12.2 Phase 1: Detection filtering

The function processes the set of detections to identify valid pedestrian candidates. For each detected object, the following conditions are evaluated:

\[c_i = 2,\qquad \rho_i > 0.8,\qquad \hat{z}_i \leq 2.0\]

where:

  • $c_i$ is the class (pedestrian),
  • $\rho_i$ is the detection confidence,
  • $\hat{z}_i$ is the estimated depth.

Only detections satisfying these constraints are considered for further analysis.


12.3 Phase 2: Spatial classification

For each valid pedestrian detection, the horizontal position is computed as:

\[x_c = \frac{x_1 + x_2}{2}\]

Based on this value, the pedestrian is classified into two spatial regions:

  • Risk zone:
\[x_c \leq 300\]
  • Safe zone:
\[350 \leq x_c \leq 650\]

The risk zone corresponds to pedestrians entering or crossing the vehicle’s path, while the safe zone represents pedestrians that have already cleared the lane.

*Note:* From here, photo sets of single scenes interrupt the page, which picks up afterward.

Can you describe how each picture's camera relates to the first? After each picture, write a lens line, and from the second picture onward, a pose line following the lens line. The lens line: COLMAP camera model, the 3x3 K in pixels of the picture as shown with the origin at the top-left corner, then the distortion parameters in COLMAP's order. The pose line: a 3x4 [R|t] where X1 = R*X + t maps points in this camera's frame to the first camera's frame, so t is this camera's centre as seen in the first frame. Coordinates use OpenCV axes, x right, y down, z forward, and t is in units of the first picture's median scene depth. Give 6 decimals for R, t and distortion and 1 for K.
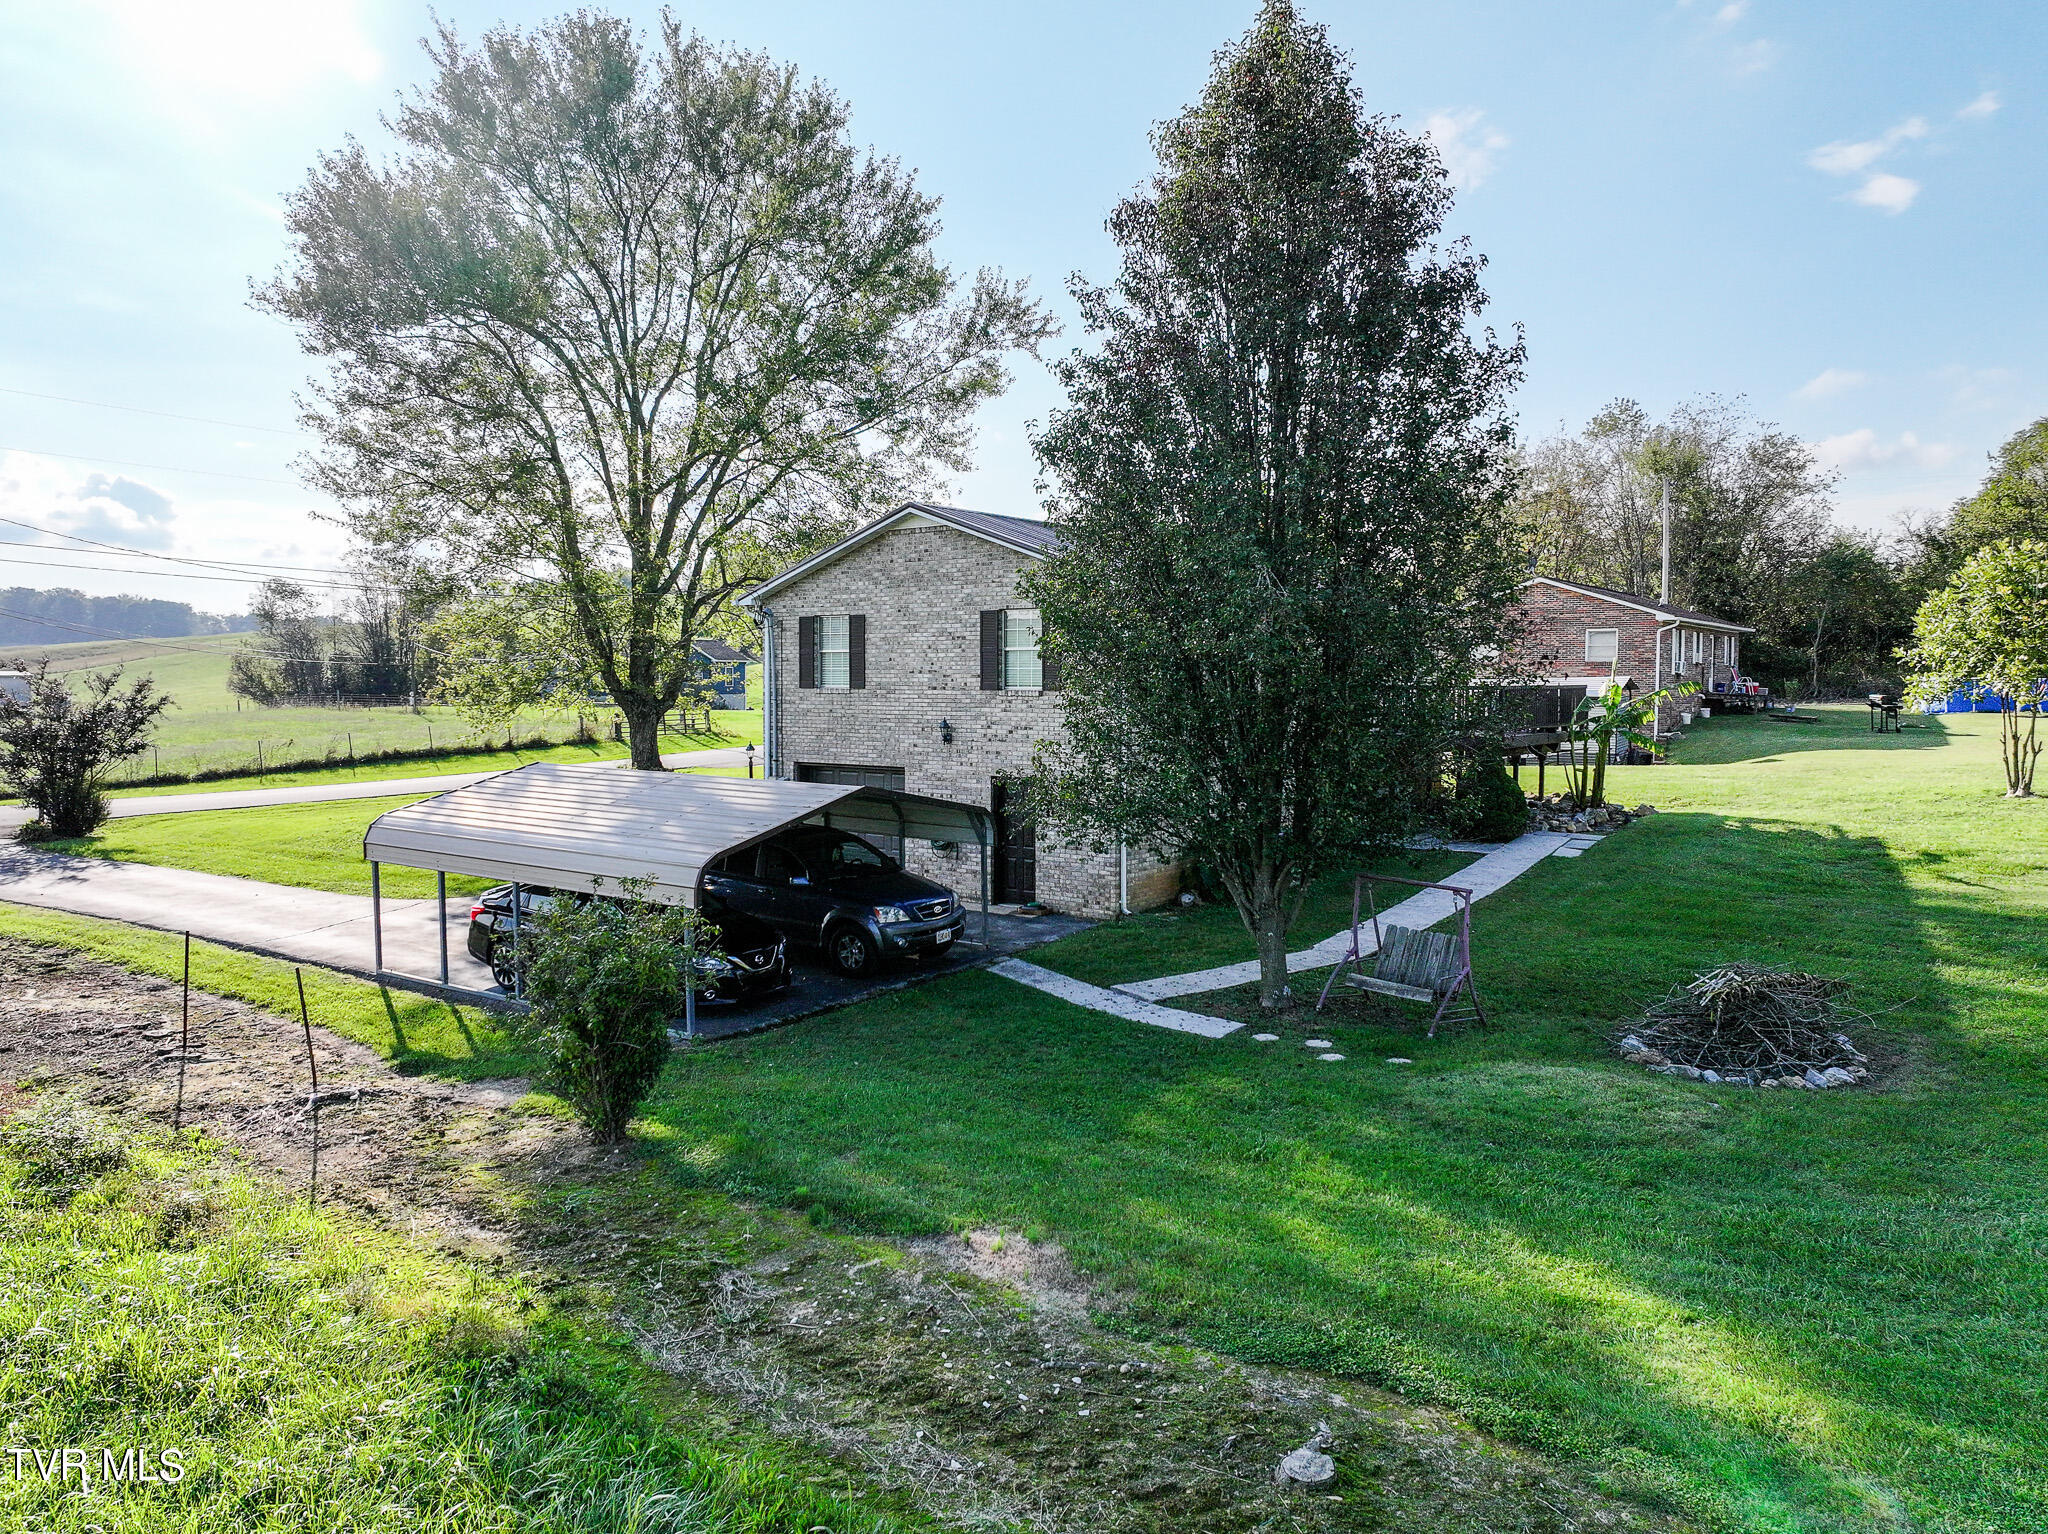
lens RADIAL K [[1428.7, 0, 1027.9], [0, 1428.7, 764.7], [0, 0, 1]] dist [0.003178, 0.000375]
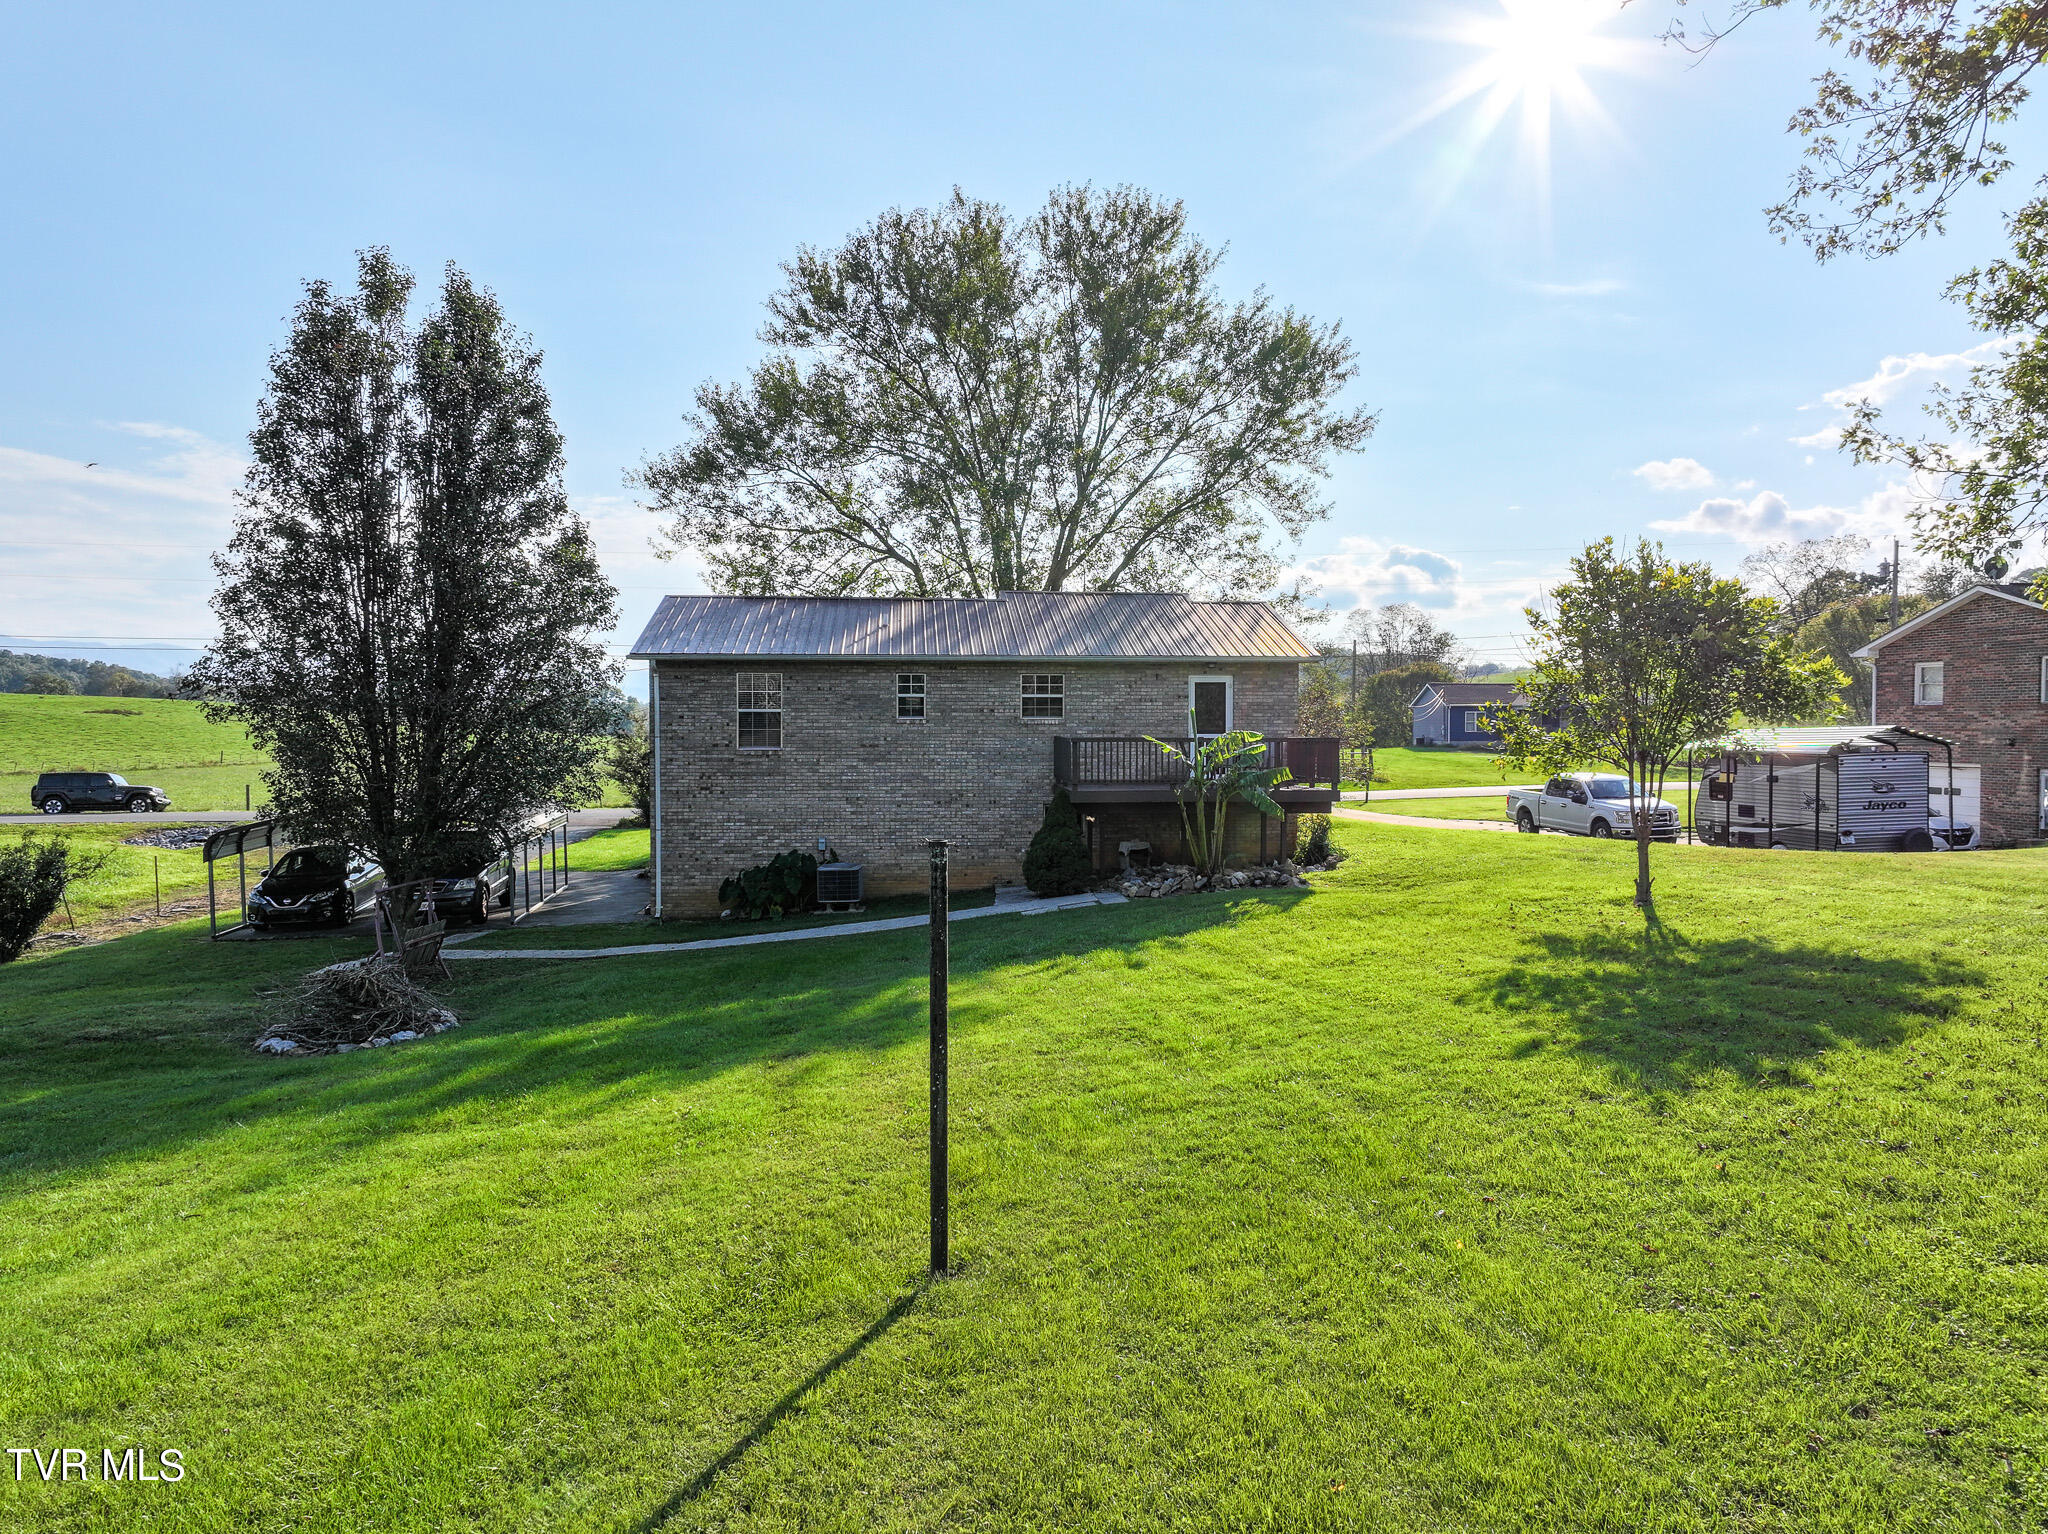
lens RADIAL K [[1428.7, 0, 1019.0], [0, 1428.7, 773.3], [0, 0, 1]] dist [0.003178, 0.000375]
pose [[0.675162, 0.024510, -0.737262, 1.095800], [-0.043366, 0.999038, -0.006501, -0.025206], [0.736394, 0.036361, 0.675575, 0.350104]]
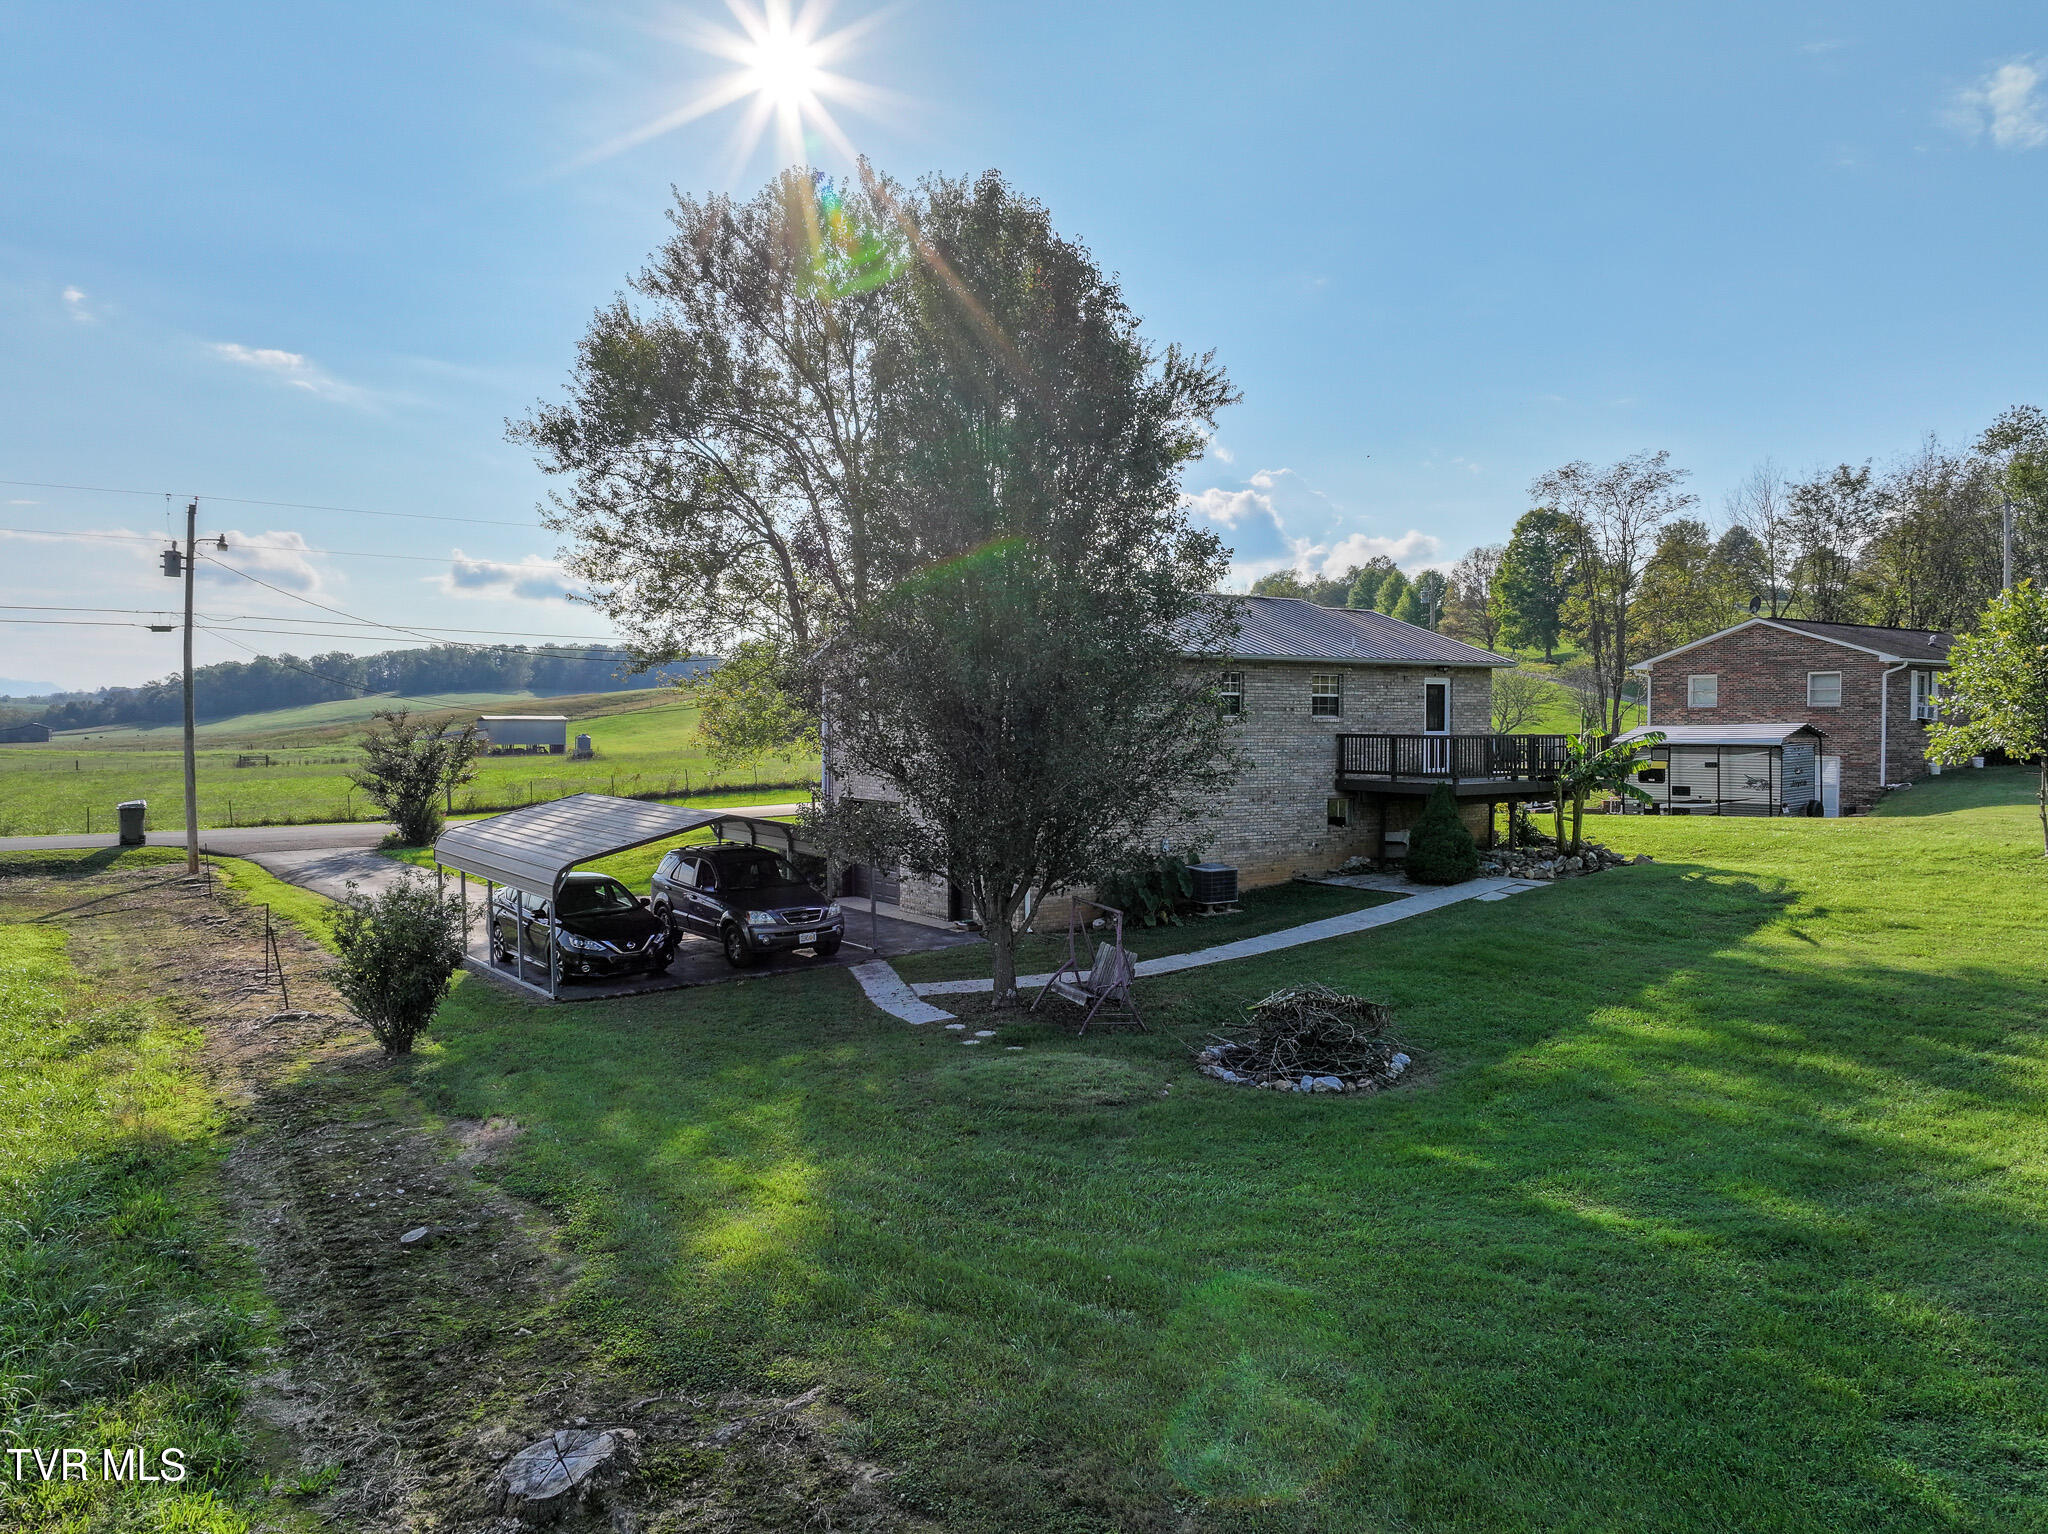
lens RADIAL K [[1428.7, 0, 1021.2], [0, 1428.7, 755.0], [0, 0, 1]] dist [0.003178, 0.000375]
pose [[0.949331, 0.006965, -0.314199, 0.377819], [-0.018239, 0.999290, -0.032957, -0.000651], [0.313747, 0.037018, 0.948785, -0.089565]]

12.4 Phase 3: Temporal memory activation

A persistent memory variable stop_memory is used to retain the stop condition across frames.

The stop condition is activated when a pedestrian is detected within the risk zone and within a critical distance:

\[x_c \leq 300 \quad \text{and} \quad \hat{z}_i \leq 2.0\]

Under this condition:

\[stop\_memory = 1\]

This ensures that the vehicle reacts immediately to pedestrians entering its path.


12.5 Phase 4: Release condition

The stop condition is cleared only when the pedestrian reaches the safe zone:

\[350 \leq x_c \leq 650\]

Under this condition:

\[stop\_memory = 0\]

This guarantees that the vehicle remains stopped until the pedestrian has fully cleared the crossing area.


12.6 Phase 5: Output decision

The final output of the function is defined as:

\[stop\_flag = stop\_memory\]

This design introduces temporal consistency into the system, preventing oscillations due to noisy detections and ensuring a robust and realistic stopping behavior in crosswalk scenarios.

Role of this section within the complete system

This section represents the most advanced decision layer of the vehicle. While the basic functions reacted to individual signs, here the system begins to integrate multiple simultaneous environmental events: traffic lights, pedestrians, pickups, regulatory signs, and immediate safety criteria.

In other words, this part of the project is the one that comes closest to the behavior of a real autonomous vehicle within a simplified urban scene. It is not limited to following a trajectory or recognizing objects, but rather organizes priorities, manages temporal states, and decides how the vehicle should behave according to the complete context of the environment.